WORK TO BE COMPLETED
Where a line in the listing below holds the word "knee", count that line; give the total alone.

SOURCE RECORDS section start

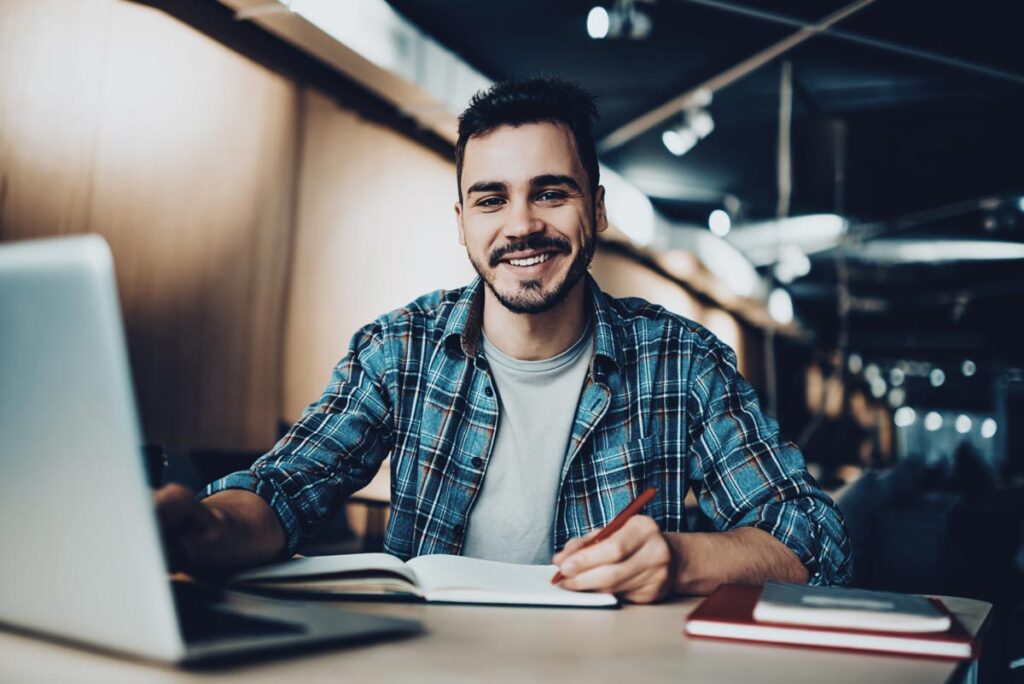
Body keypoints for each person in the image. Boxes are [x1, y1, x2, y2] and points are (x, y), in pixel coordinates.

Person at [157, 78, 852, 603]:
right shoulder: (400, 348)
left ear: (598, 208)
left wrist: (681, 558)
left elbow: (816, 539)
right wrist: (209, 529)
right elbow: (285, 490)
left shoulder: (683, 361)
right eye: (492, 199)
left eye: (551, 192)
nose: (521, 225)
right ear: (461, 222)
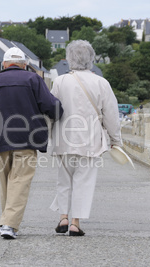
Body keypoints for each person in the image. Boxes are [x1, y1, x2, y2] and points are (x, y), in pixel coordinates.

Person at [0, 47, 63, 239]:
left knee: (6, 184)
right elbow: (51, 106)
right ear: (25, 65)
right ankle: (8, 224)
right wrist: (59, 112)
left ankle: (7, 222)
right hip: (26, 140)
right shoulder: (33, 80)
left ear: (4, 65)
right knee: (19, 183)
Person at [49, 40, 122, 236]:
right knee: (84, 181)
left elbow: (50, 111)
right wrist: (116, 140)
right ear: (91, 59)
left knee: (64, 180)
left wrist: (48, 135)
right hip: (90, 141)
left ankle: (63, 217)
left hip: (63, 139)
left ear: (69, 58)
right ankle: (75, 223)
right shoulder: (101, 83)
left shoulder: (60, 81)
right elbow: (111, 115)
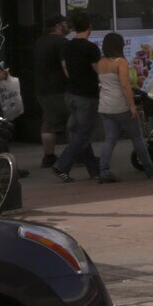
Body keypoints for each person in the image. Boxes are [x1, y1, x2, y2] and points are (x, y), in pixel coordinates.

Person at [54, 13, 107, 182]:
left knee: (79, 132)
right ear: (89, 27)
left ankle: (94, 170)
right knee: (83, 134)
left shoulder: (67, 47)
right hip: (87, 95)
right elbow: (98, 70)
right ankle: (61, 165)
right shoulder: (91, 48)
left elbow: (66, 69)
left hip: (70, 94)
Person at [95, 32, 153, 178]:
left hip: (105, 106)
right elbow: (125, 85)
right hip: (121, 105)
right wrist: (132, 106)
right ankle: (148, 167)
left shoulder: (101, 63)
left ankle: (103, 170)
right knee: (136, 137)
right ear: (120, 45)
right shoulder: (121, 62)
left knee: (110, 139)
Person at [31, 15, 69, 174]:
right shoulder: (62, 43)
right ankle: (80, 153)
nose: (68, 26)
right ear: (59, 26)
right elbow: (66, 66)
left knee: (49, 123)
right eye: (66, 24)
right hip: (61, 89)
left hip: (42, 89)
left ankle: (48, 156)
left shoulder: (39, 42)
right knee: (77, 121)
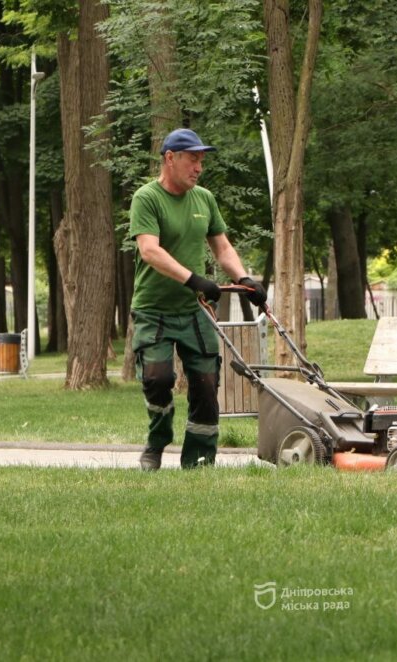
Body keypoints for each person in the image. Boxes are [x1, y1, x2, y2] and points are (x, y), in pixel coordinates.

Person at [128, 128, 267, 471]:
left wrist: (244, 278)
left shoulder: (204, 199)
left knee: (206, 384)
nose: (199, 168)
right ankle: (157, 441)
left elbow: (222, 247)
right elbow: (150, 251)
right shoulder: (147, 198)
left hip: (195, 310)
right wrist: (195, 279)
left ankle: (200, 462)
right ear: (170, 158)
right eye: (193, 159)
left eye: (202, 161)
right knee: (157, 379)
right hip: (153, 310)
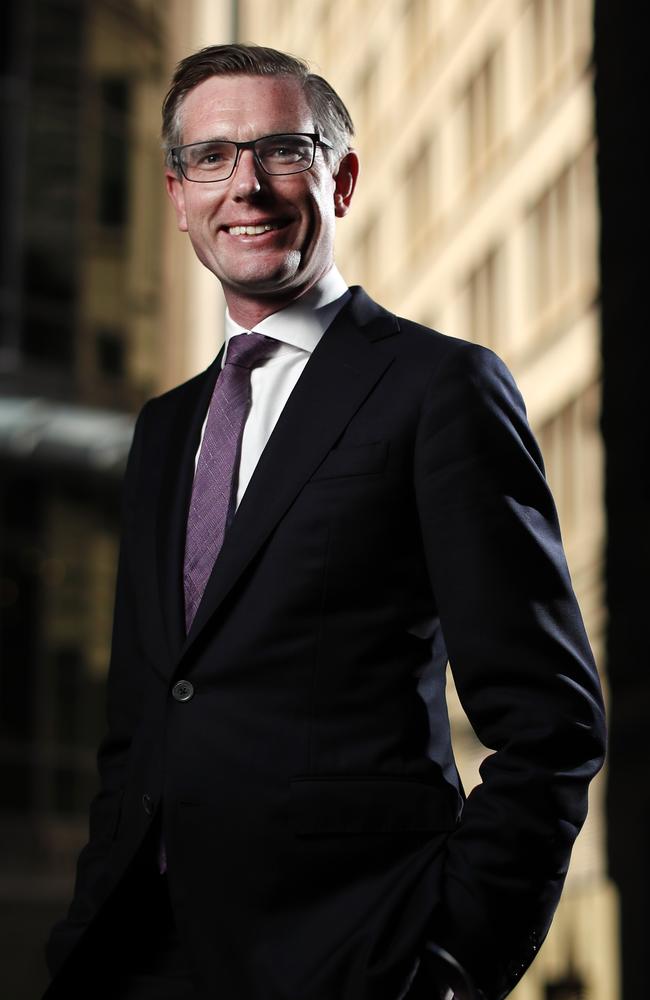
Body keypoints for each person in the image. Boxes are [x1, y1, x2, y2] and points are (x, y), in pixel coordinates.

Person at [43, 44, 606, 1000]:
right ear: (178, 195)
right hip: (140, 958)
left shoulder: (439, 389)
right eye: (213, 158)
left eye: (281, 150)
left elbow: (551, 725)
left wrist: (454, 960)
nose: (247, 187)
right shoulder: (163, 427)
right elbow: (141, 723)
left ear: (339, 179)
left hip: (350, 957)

SOURCE RECORDS section end

RESPONSE FOR THIS EXERCISE
12